Dataset excerpts start
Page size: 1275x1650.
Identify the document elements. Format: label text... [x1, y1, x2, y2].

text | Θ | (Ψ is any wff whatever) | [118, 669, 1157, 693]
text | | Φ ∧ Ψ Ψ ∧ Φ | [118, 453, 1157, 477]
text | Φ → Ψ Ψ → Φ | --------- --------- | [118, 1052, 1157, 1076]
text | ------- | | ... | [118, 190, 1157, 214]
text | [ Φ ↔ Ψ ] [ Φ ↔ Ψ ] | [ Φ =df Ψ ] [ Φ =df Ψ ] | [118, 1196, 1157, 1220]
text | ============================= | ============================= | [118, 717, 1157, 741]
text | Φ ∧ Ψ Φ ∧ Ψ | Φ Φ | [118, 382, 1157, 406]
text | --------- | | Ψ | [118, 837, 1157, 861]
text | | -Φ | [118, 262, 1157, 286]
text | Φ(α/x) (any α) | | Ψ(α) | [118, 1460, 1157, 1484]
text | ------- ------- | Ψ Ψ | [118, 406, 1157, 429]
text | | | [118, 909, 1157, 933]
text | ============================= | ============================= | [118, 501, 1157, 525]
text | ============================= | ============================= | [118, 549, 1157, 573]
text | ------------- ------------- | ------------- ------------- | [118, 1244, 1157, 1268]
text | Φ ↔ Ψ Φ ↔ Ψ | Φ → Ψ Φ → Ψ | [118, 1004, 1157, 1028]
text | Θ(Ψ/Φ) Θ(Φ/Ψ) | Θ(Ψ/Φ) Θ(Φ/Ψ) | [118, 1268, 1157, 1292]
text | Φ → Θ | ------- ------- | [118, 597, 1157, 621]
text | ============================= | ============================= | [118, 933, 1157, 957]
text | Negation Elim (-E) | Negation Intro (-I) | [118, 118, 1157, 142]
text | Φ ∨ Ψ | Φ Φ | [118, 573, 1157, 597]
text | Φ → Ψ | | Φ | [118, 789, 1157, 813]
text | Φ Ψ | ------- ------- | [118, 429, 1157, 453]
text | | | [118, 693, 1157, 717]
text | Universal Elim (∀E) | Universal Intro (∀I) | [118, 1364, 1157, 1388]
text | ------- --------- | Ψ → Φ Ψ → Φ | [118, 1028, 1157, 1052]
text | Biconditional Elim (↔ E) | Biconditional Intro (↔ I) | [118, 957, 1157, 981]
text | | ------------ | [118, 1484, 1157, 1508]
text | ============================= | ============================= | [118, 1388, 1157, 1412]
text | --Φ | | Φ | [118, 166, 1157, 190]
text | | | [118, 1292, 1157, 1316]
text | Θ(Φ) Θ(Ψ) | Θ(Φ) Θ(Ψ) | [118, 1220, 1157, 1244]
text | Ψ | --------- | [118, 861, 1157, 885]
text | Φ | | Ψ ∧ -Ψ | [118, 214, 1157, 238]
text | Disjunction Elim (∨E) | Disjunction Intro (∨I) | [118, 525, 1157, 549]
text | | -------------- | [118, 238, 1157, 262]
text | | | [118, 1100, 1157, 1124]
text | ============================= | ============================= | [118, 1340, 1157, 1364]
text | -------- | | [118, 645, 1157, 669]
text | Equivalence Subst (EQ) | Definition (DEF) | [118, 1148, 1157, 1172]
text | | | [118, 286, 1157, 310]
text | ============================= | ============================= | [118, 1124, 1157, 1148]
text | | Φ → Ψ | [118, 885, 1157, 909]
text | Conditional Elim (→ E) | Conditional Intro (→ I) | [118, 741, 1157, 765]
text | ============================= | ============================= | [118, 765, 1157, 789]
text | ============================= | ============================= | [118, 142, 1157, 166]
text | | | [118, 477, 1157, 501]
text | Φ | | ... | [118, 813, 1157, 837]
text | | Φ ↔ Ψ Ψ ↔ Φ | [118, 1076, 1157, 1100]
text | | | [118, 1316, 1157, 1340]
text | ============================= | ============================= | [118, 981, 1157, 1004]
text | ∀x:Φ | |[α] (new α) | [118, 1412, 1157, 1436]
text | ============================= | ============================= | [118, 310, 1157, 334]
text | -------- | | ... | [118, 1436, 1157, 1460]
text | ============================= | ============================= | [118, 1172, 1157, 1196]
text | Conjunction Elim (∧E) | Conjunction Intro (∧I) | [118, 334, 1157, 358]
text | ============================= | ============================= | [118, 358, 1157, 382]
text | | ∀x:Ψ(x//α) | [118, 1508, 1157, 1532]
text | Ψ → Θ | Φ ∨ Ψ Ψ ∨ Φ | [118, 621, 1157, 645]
Dataset excerpts end
Extract every line of the spatial layout data above and reproduce each one verbatim, keeping the original order, spacing and symbols.

Page size: 1275x1650.
Identify the document elements. Format: label text... [x1, y1, x2, y2].

text | Θ | (Ψ is any wff whatever) | [118, 669, 1157, 693]
text | | Φ ∧ Ψ Ψ ∧ Φ | [118, 453, 1157, 477]
text | Φ → Ψ Ψ → Φ | --------- --------- | [118, 1052, 1157, 1076]
text | ------- | | ... | [118, 190, 1157, 214]
text | [ Φ ↔ Ψ ] [ Φ ↔ Ψ ] | [ Φ =df Ψ ] [ Φ =df Ψ ] | [118, 1196, 1157, 1220]
text | ============================= | ============================= | [118, 717, 1157, 741]
text | Φ ∧ Ψ Φ ∧ Ψ | Φ Φ | [118, 382, 1157, 406]
text | --------- | | Ψ | [118, 837, 1157, 861]
text | | -Φ | [118, 262, 1157, 286]
text | Φ(α/x) (any α) | | Ψ(α) | [118, 1460, 1157, 1484]
text | ------- ------- | Ψ Ψ | [118, 406, 1157, 429]
text | | | [118, 909, 1157, 933]
text | ============================= | ============================= | [118, 501, 1157, 525]
text | ============================= | ============================= | [118, 549, 1157, 573]
text | ------------- ------------- | ------------- ------------- | [118, 1244, 1157, 1268]
text | Φ ↔ Ψ Φ ↔ Ψ | Φ → Ψ Φ → Ψ | [118, 1004, 1157, 1028]
text | Θ(Ψ/Φ) Θ(Φ/Ψ) | Θ(Ψ/Φ) Θ(Φ/Ψ) | [118, 1268, 1157, 1292]
text | Φ → Θ | ------- ------- | [118, 597, 1157, 621]
text | ============================= | ============================= | [118, 933, 1157, 957]
text | Negation Elim (-E) | Negation Intro (-I) | [118, 118, 1157, 142]
text | Φ ∨ Ψ | Φ Φ | [118, 573, 1157, 597]
text | Φ → Ψ | | Φ | [118, 789, 1157, 813]
text | Φ Ψ | ------- ------- | [118, 429, 1157, 453]
text | | | [118, 693, 1157, 717]
text | Universal Elim (∀E) | Universal Intro (∀I) | [118, 1364, 1157, 1388]
text | ------- --------- | Ψ → Φ Ψ → Φ | [118, 1028, 1157, 1052]
text | Biconditional Elim (↔ E) | Biconditional Intro (↔ I) | [118, 957, 1157, 981]
text | | ------------ | [118, 1484, 1157, 1508]
text | ============================= | ============================= | [118, 1388, 1157, 1412]
text | --Φ | | Φ | [118, 166, 1157, 190]
text | | | [118, 1292, 1157, 1316]
text | Θ(Φ) Θ(Ψ) | Θ(Φ) Θ(Ψ) | [118, 1220, 1157, 1244]
text | Ψ | --------- | [118, 861, 1157, 885]
text | Φ | | Ψ ∧ -Ψ | [118, 214, 1157, 238]
text | Disjunction Elim (∨E) | Disjunction Intro (∨I) | [118, 525, 1157, 549]
text | | -------------- | [118, 238, 1157, 262]
text | | | [118, 1100, 1157, 1124]
text | ============================= | ============================= | [118, 1340, 1157, 1364]
text | -------- | | [118, 645, 1157, 669]
text | Equivalence Subst (EQ) | Definition (DEF) | [118, 1148, 1157, 1172]
text | | | [118, 286, 1157, 310]
text | ============================= | ============================= | [118, 1124, 1157, 1148]
text | | Φ → Ψ | [118, 885, 1157, 909]
text | Conditional Elim (→ E) | Conditional Intro (→ I) | [118, 741, 1157, 765]
text | ============================= | ============================= | [118, 765, 1157, 789]
text | ============================= | ============================= | [118, 142, 1157, 166]
text | | | [118, 477, 1157, 501]
text | Φ | | ... | [118, 813, 1157, 837]
text | | Φ ↔ Ψ Ψ ↔ Φ | [118, 1076, 1157, 1100]
text | | | [118, 1316, 1157, 1340]
text | ============================= | ============================= | [118, 981, 1157, 1004]
text | ∀x:Φ | |[α] (new α) | [118, 1412, 1157, 1436]
text | ============================= | ============================= | [118, 310, 1157, 334]
text | -------- | | ... | [118, 1436, 1157, 1460]
text | ============================= | ============================= | [118, 1172, 1157, 1196]
text | Conjunction Elim (∧E) | Conjunction Intro (∧I) | [118, 334, 1157, 358]
text | ============================= | ============================= | [118, 358, 1157, 382]
text | | ∀x:Ψ(x//α) | [118, 1508, 1157, 1532]
text | Ψ → Θ | Φ ∨ Ψ Ψ ∨ Φ | [118, 621, 1157, 645]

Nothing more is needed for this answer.